Take Portland coach Eric Reveno who, while doing a little video homework on the Zags before a game last year, decided to Twash the audio track:
“Can’t take it anymore. Turning off volume of Fox’s Heister and Ehlo and listening to a little “Train” while (I) watch Gonzaga film. For sanity.”
Alas, coaches are decidedly bearish on tats and bullish on $1,000 threads that would cover them up anyway. Maybe some sort of graphic or LED technology could be rigged into their suit jackets to display these crucial thoughts.
There is no denying that Twitter has changed the game of college basketball – the LOLs and SMHs as pervasive now as ESPN and RPI.
It makes you wonder what it might have been like had the 140-character revolution been launched decades earlier, where coaches and players could Tweet at one another (“@”) and re-Tweet (“RT”) with impunity:
George Raveling: Just got WSU job. Not end of the world, but you can see it from here.

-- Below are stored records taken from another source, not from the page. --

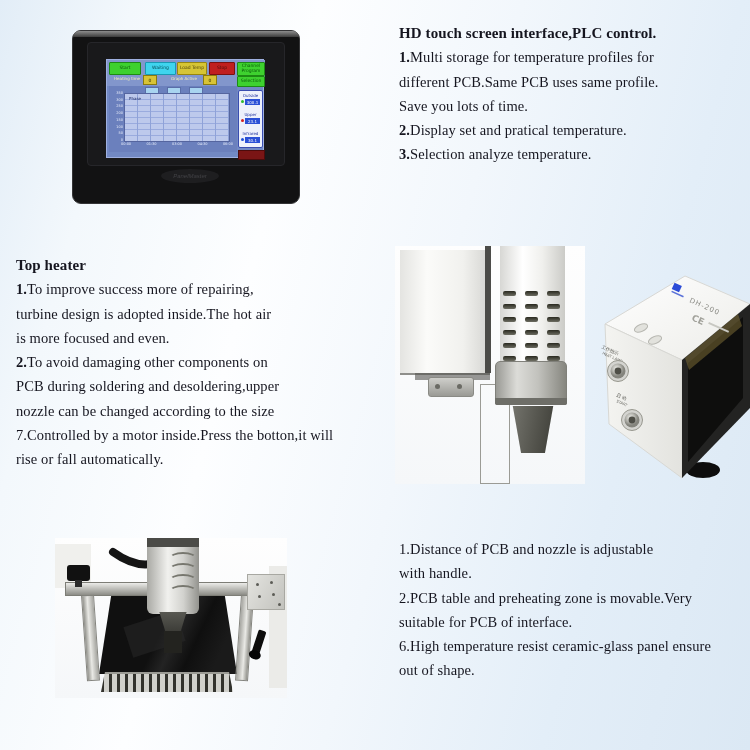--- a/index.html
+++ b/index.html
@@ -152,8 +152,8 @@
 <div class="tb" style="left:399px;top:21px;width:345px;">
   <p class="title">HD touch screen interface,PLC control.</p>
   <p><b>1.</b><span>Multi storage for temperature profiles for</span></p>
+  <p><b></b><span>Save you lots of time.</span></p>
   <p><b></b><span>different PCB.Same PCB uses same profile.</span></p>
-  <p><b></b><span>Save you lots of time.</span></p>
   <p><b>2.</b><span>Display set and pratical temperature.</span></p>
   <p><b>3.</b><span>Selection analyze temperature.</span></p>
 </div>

@Steve Puidokas: What, do you think those 25-footers are worth 3 points or something?
Casey Calvary: @QHall: I was open in the first place. SMH.
Paul Graham: Dick Bennett’s winnin with mah guys!
John Stockton: Hope I can get used to these shorts. Kinda tight.
Kelvin Sampson: Anyone know how to erase Call History?
Gregg Smith: CPOG! LMAO!
Kermit Davis: @Dennis Erickson: Thanks, I owe you one.
Ike Fontaine: Wow just don’t gett this guys mind set, it’s like some times he don’t wanna win that bad!!
Marcus Moore: RT @Ike Fontaine: “Wow just don’t gett this guys mind set, it’s like some times he don’t wanna win that bad!!”
Nick Graham: RT @Marcus Moore: “Wow just don’t gett this guys mind set, it’s like some times he don’t wanna win that bad!!”